Les mots manquent face à une telle abomination et l’on referme le livre de la vie de Belle en mesurant l’effarante épreuve qu’elle s’est imposée et dont elle n’a pas mesuré les attendus dès lors qu’elle n’était plus la seule concernée. Se penser blanche, devenir blanche. Jamais elle n’a douté de la nécessité de cette transgression, jamais elle ne l’a considérée comme une trahison, car jamais elle n’a douté qu’elle "était" blanche. En revanche, la peur d’être démasquée ne l’a jamais quittée.
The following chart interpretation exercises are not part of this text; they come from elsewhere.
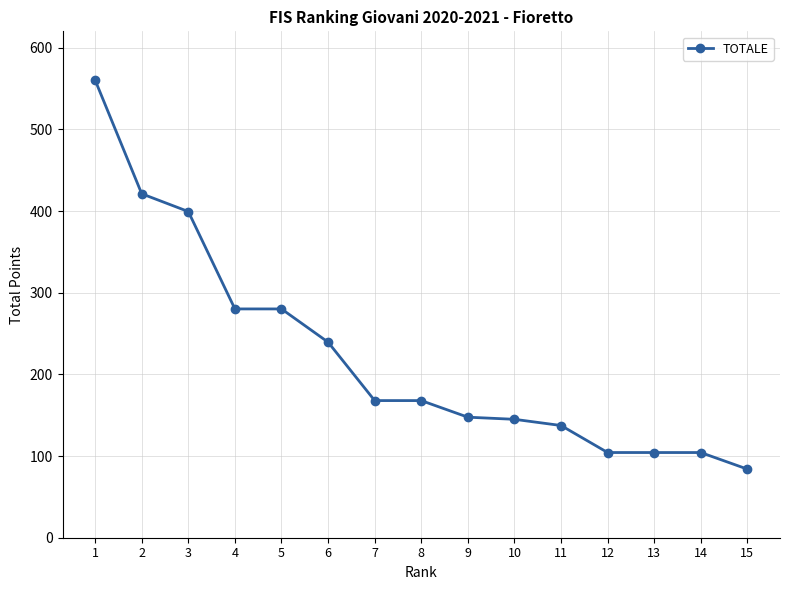

What is the value of the 7th point from the left?

167.9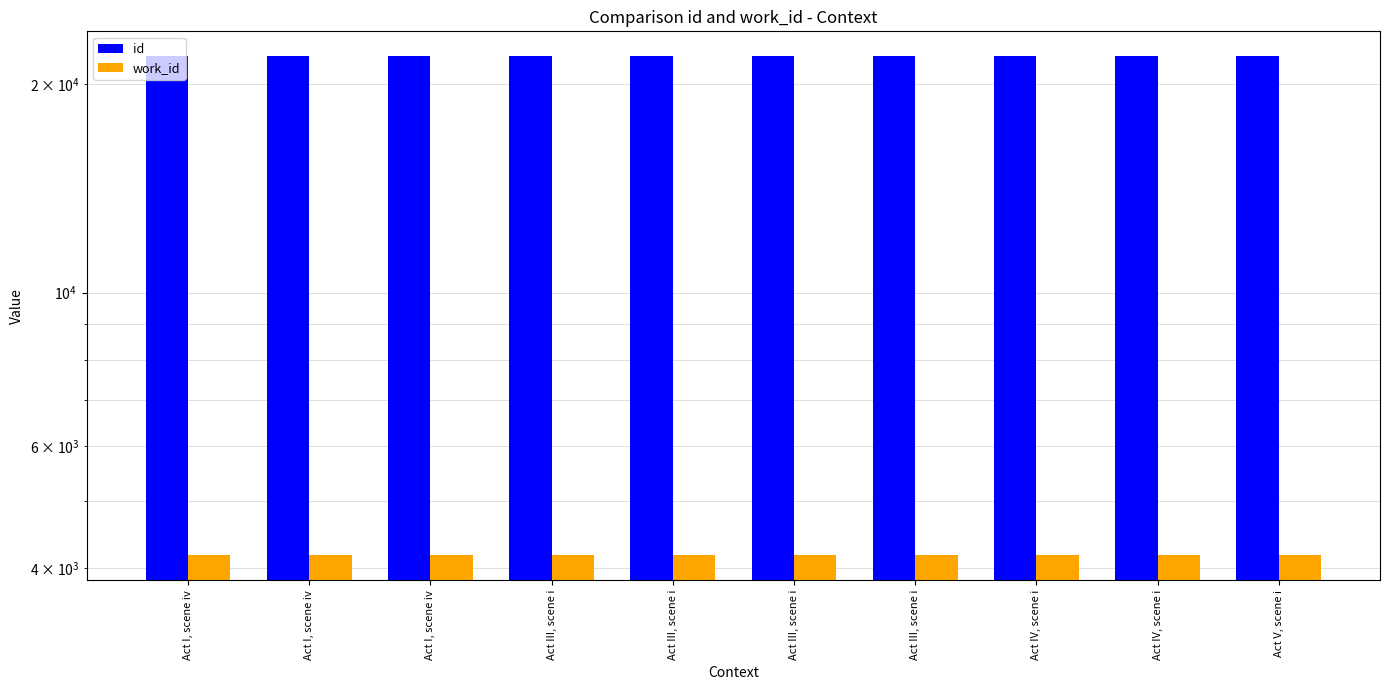

What is the label of the 1st bar from the right?

Act V, scene i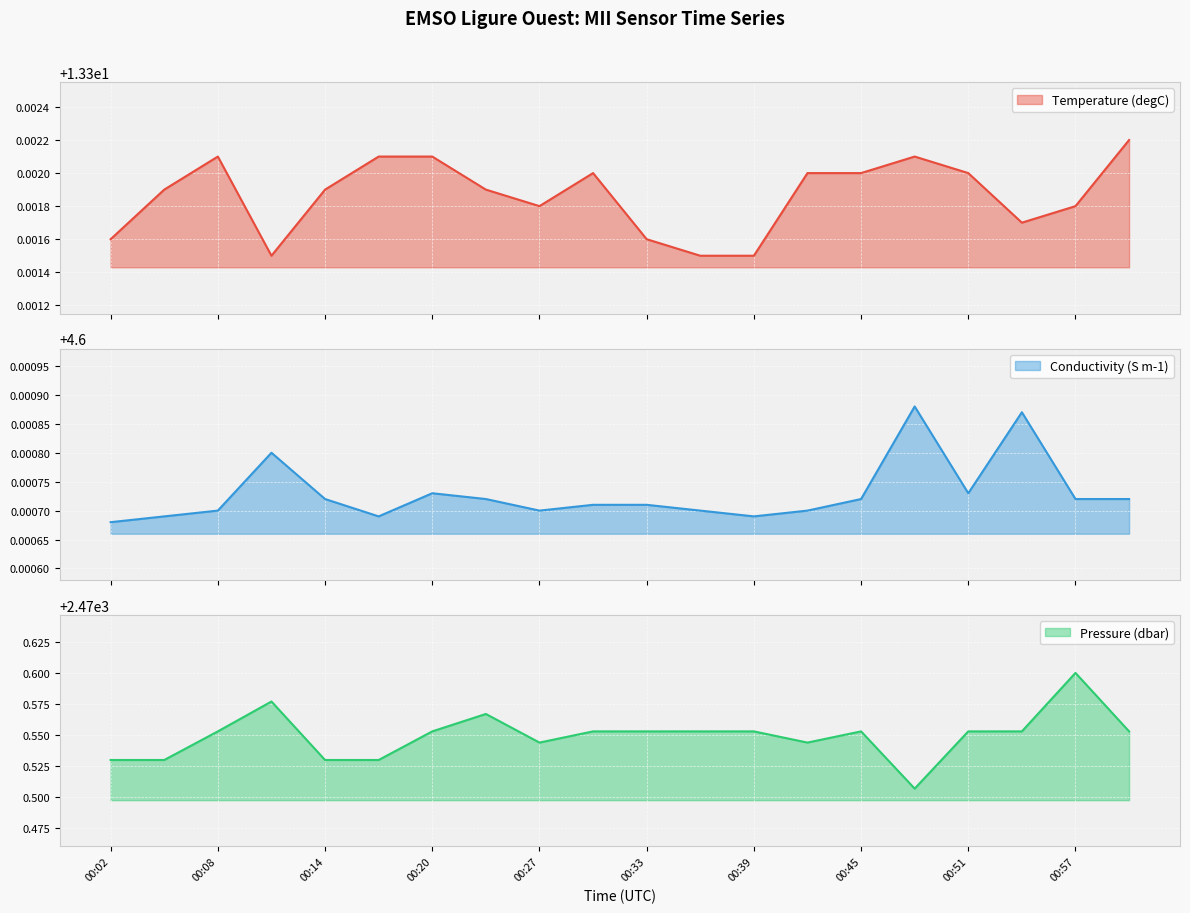

At which label is Temperature (degC) closest to 13?

00:11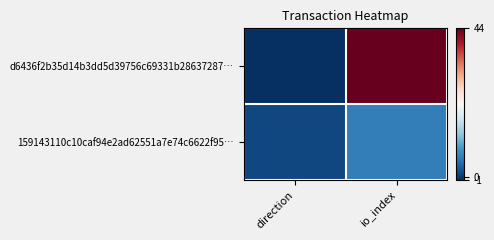

At which category does the chart reach its minimum across all series?

direction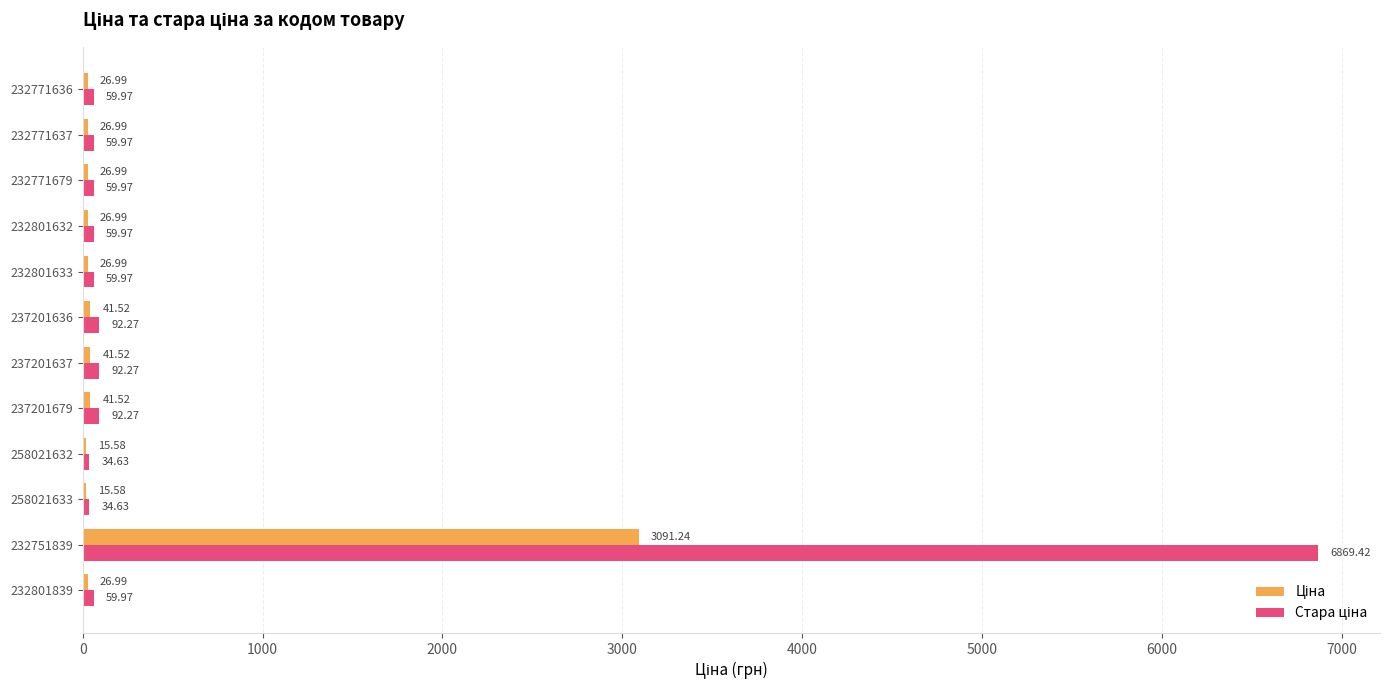

At which category is the sum across all series the highest?

232751839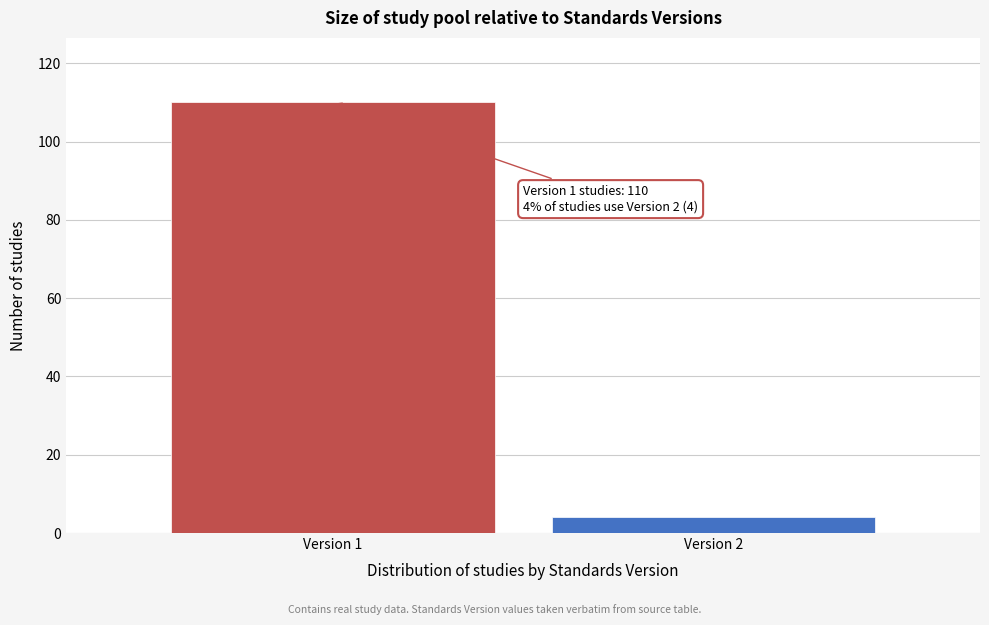

Reading right to left, list all the values displayed in this chart.

4	110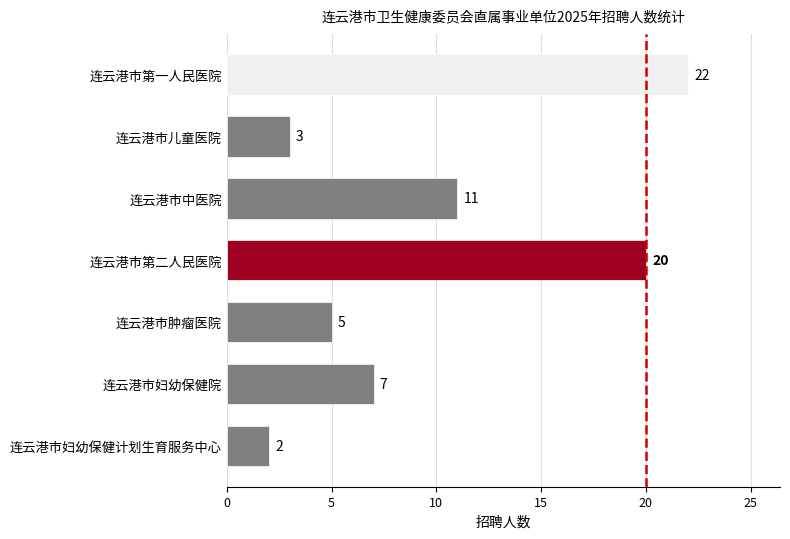

Rank the categories by value from highest to lowest.

连云港市第一人民医院, 连云港市第二人民医院, 连云港市中医院, 连云港市妇幼保健院, 连云港市肿瘤医院, 连云港市儿童医院, 连云港市妇幼保健计划生育服务中心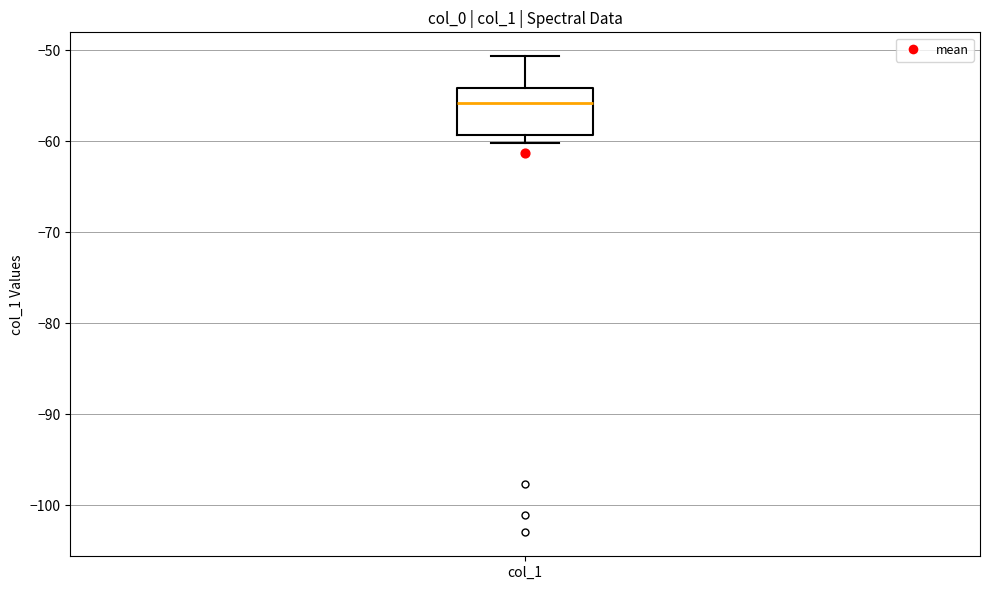

Transcribe this box plot: give where the median line is, the range the box spans, and where the two whiskers end, as read against the y-axis. The values are not printed on the chart, so give them approximately, as read against the axis.

median -56, box -59 to -54, whiskers -60 to -51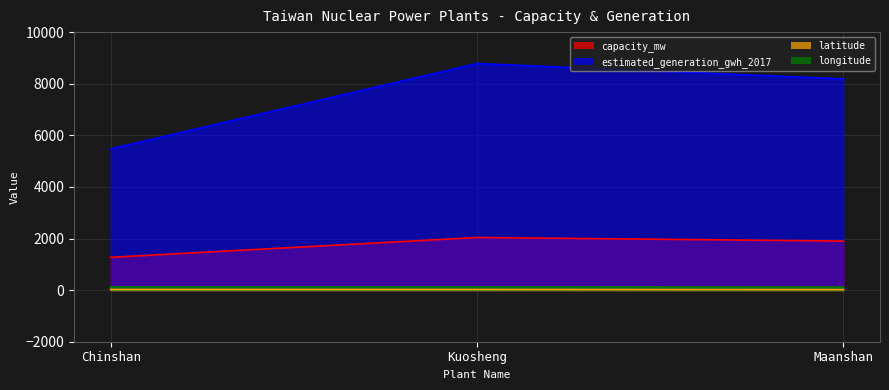

What are all the series names shown in the legend?

capacity_mw, estimated_generation_gwh_2017, latitude, longitude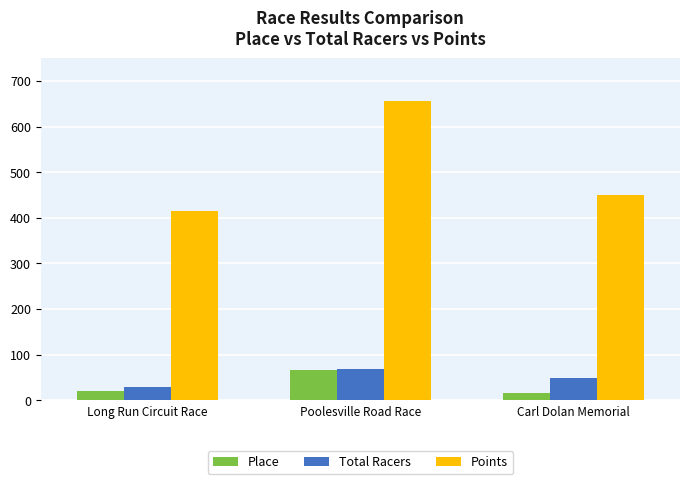

How many values in the Points series are below 450?

1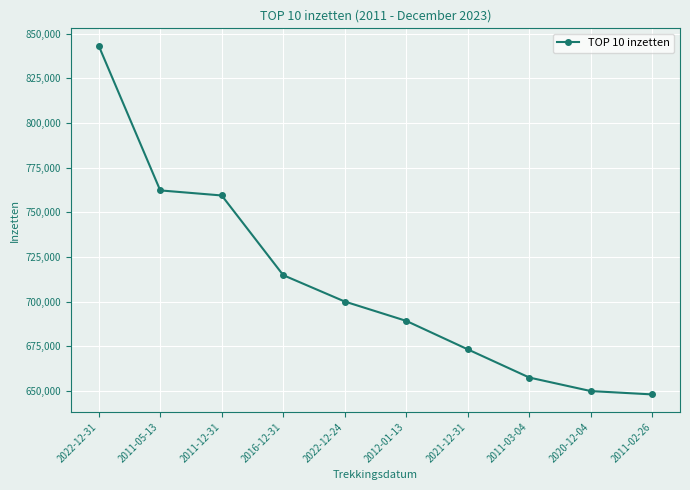

Count the number of values greater than 700102.

5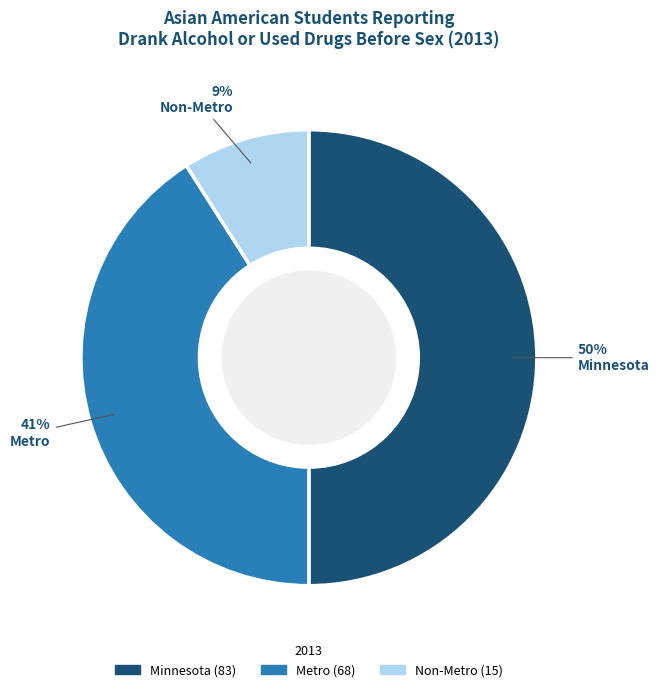

How many segments does this pie chart have?

3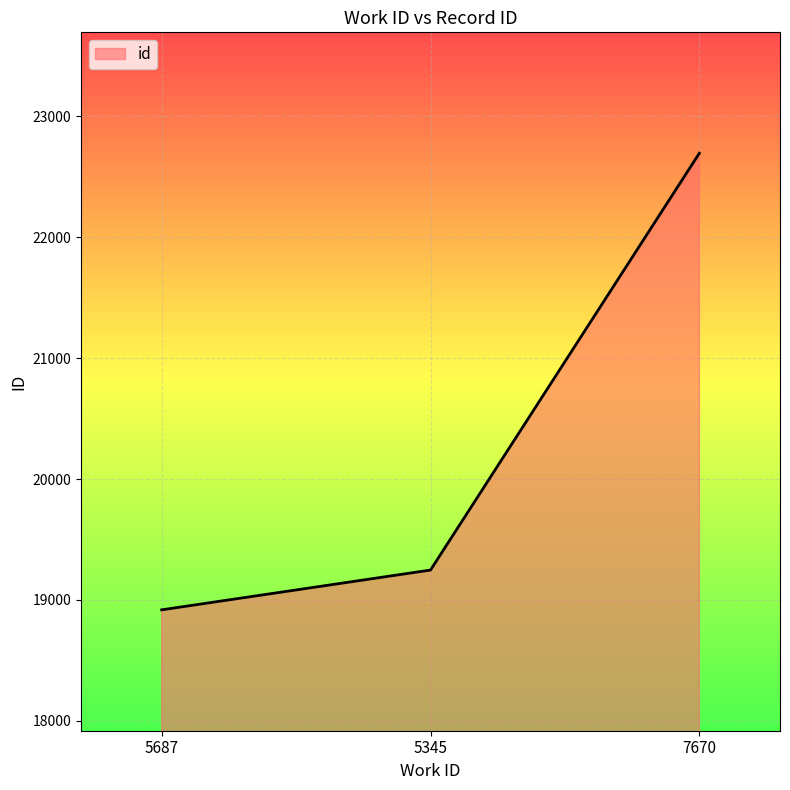

How many values are below 19247?

1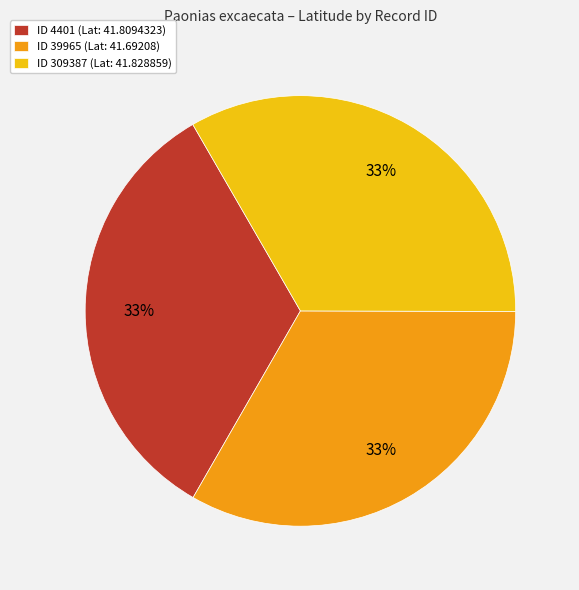

To the nearest percent, what portion does ID 309387 (Lat: 41.828859) represent?

33%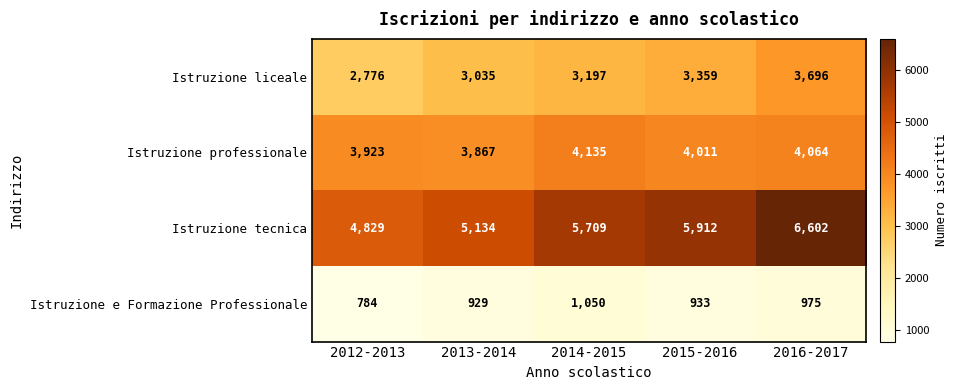

Reading right to left, what are all the values shown in this chart?

Istruzione liceale: 3696	3359	3197	3035	2776
Istruzione professionale: 4064	4011	4135	3867	3923
Istruzione tecnica: 6602	5912	5709	5134	4829
Istruzione e Formazione Professionale: 975	933	1050	929	784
Avant sa mort, en 1950, elle brûle tous ses papiers personnels. Mais le passé l’a rattrapée, même si elle est considérée aujourd’hui comme une incarnation de la femme blanche américaine, émancipée, diplômée et indépendante qu’elle a été. Quant à son père, dont les archives ont été retrouvées en 2009, il est statufié sur le campus de l’Université de la Caroline du Sud comme l’un des héros de l’émancipation des Afro-Américains... Ultime ironie de l’histoire : Richard Greener est enregistré comme "Blanc" sur son certificat de décès !
*Belle Greene, d’Alexandra Lapierre, Flammarion, 350 pages, 22,90 euros.